"You can't be in Venezuela, maybe if you are a politician, part of the military, or a merchant and you raise your prices, but the working class Venezuelan can no longer be there, because with a minimum wage absolutely nothing can be done."


"I came with a guy that had 2 daughters; a new born and a 2 year old. We met on the bus, he had arepas, I had some soda, and we shared, we helped eachother. He had a lot of suitcases and kids so I helped him to cross the border. Then I asked him, how are you going to Peru? and he replied, I don't know, by foot."
"The majority go to Ecuador, Peru, Chile. Destinations like Rumichaca, Ibarra, Quito, Guayaquil, Tumbes,the border of Peru, Piura, Chiclayo, Arequipa, Tacna. A lot of Venezuelans go to Peru, especially to Lima."



"Manual de autocuidado para migrantes" produced by Pacifista.tv for its free distribution.

"A lot of people die crossing the Berlin Peak, extreme cold makes their body stiff.

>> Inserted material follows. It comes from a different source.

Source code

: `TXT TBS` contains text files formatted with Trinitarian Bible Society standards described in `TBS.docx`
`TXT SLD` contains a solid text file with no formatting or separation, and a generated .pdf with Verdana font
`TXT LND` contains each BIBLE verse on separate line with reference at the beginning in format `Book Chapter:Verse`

The hope is to get a ride to cross this part, and then keep on walking..."

"I put my friend's little boy on my shoulders and started jogging, so he could move a bit, because it's more dangerous for children than for us, we can resist more. Then we took our jackets off and gave them to the little boy because his lips were turning purple..."


"If you are not well protected or you are wet, you can die from hypothermia, that's the problem. This is a critical zone, it's a matter of survival, that's why there's so many groups helping along the route. Twenty thousand walkers are assisted by the Humanitarian Network on this route. Twenty-thousand each month! That's a lot of people."

"They asked us: where are you going? and we would say to Pasto! and Colombians would say to Pasto? thats so fucking far away! Venecos, you still have a long way to go! and they would start laughing! - I know. - But really, where are you going? - To Perú! - To Perú??? Oh you are crazy! so crazy! Stay here in Colombia, there's work here!"



"Without the humanitarian visa you could no longer enter. That visa involves paperwork and costs US$50, you also need a passport. For the average Venezuelan family, it's almost impossible to get a passport, the minimum wage is US$3, imagine getting 50..."
"My son has Duchenne's muscular dystrophy. I arrived at the border yesterday   and I was rejected. It's very painful, I'm a refugee in Peru, I left to go get my son since in Peru they are helping me with the medicines and therapies he needs. His disease has no cure, and even knowing this, they didn't let me go through."
"Venezuelans have migrated to Latin America, and we know Latin American countries are underdeveloped, just like Venezuela. Governments have agreed to prevent them from entering because they are harming Ecuadorian, Peruvian, Chilean and Argentinian workers, since they are willing to work for less."



"We were 2 or 3 hours at the border, in Rumichaca. Since we couldn't get in we got in a van that took us through a trail. It cost $15 per person. We were a group of 10, and the driver was looking out for the police. if they caught us we would lose all of our money. They left us in a small town, and from there we got in a bus to Quito

"People here haven't received Venezuelans well. They say kids from other countries come in and then our children are left without education. This hurts because Ecuador is also a country of immigrants. I would be so hurt if I left my country and they judge me like a thug. Why? because I'm poor? Because I'm in need?"



"My name is Jesus Adrian Superlano, they call me Sore. I'm from Venezuela, from Barquisimeto, but I'm also from Barinas. Well, I'm from everywhere, when you're migrating you are from everywhere, it's not like you are from a particular place, you are a little of everything."
I would ask if it's possible to work, if they needed help, and they would say yes or no, that simple. To work in schools or clinics, that's more complicated, they ask for papers or just say no because you are Venezuelan, that they are looking for Peruvians."

"He got sick in my store, he had walked so much and then got sick in Peru. I gave him medicine, food, I treated him like a son. It's so unfair, what they are going through is such a painful truth."
"We have learned to cook "aji de gallina," "papa a la huancaina," so many delicious Peruvian dishes. It's very probable that an interesting culinary mixture will come from all of this. In some ways society will evolve as Peruvians and Venezuelans mix and another generation is born."